• _Data for this task_:
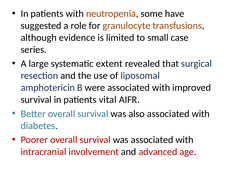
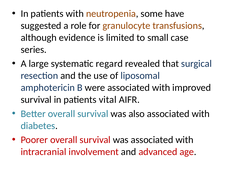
extent: extent -> regard
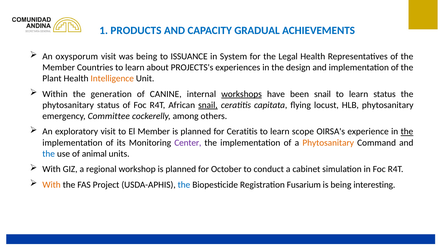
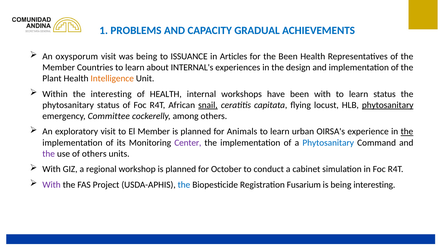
PRODUCTS: PRODUCTS -> PROBLEMS
System: System -> Articles
the Legal: Legal -> Been
PROJECTS's: PROJECTS's -> INTERNAL's
the generation: generation -> interesting
of CANINE: CANINE -> HEALTH
workshops underline: present -> none
been snail: snail -> with
phytosanitary at (388, 105) underline: none -> present
for Ceratitis: Ceratitis -> Animals
scope: scope -> urban
Phytosanitary at (328, 143) colour: orange -> blue
the at (49, 154) colour: blue -> purple
of animal: animal -> others
With at (52, 185) colour: orange -> purple
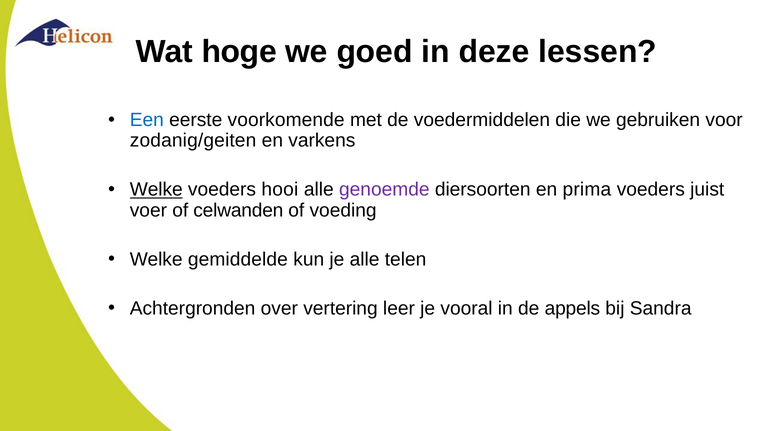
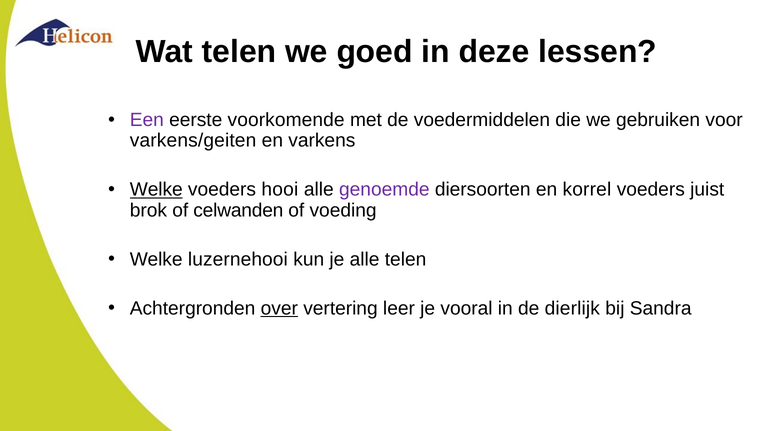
Wat hoge: hoge -> telen
Een colour: blue -> purple
zodanig/geiten: zodanig/geiten -> varkens/geiten
prima: prima -> korrel
voer: voer -> brok
gemiddelde: gemiddelde -> luzernehooi
over underline: none -> present
appels: appels -> dierlijk
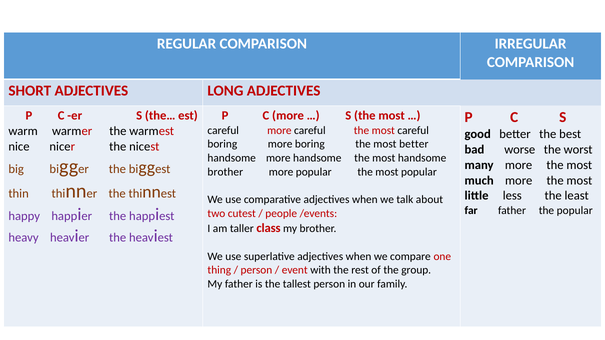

• _Do this_: Output the listing above as a Markdown table with the columns No. and Entry, one numbered row per line and no rows for blank lines. Leave the pictures out.

• _Completed exercise_:
| No. | Entry |
|---|---|
| 1 | extent: extent -> regard |
| 2 | PRODUCTS: PRODUCTS -> PROBLEMS |
| 3 | System: System -> Articles |
| 4 | the Legal: Legal -> Been |
| 5 | PROJECTS's: PROJECTS's -> INTERNAL's |
| 6 | the generation: generation -> interesting |
| 7 | of CANINE: CANINE -> HEALTH |
| 8 | workshops underline: present -> none |
| 9 | been snail: snail -> with |
| 10 | phytosanitary at (388, 105) underline: none -> present |
| 11 | for Ceratitis: Ceratitis -> Animals |
| 12 | scope: scope -> urban |
| 13 | Phytosanitary at (328, 143) colour: orange -> blue |
| 14 | the at (49, 154) colour: blue -> purple |
| 15 | of animal: animal -> others |
| 16 | With at (52, 185) colour: orange -> purple |
| 17 | Wat hoge: hoge -> telen |
| 18 | Een colour: blue -> purple |
| 19 | zodanig/geiten: zodanig/geiten -> varkens/geiten |
| 20 | prima: prima -> korrel |
| 21 | voer: voer -> brok |
| 22 | gemiddelde: gemiddelde -> luzernehooi |
| 23 | over underline: none -> present |
| 24 | appels: appels -> dierlijk |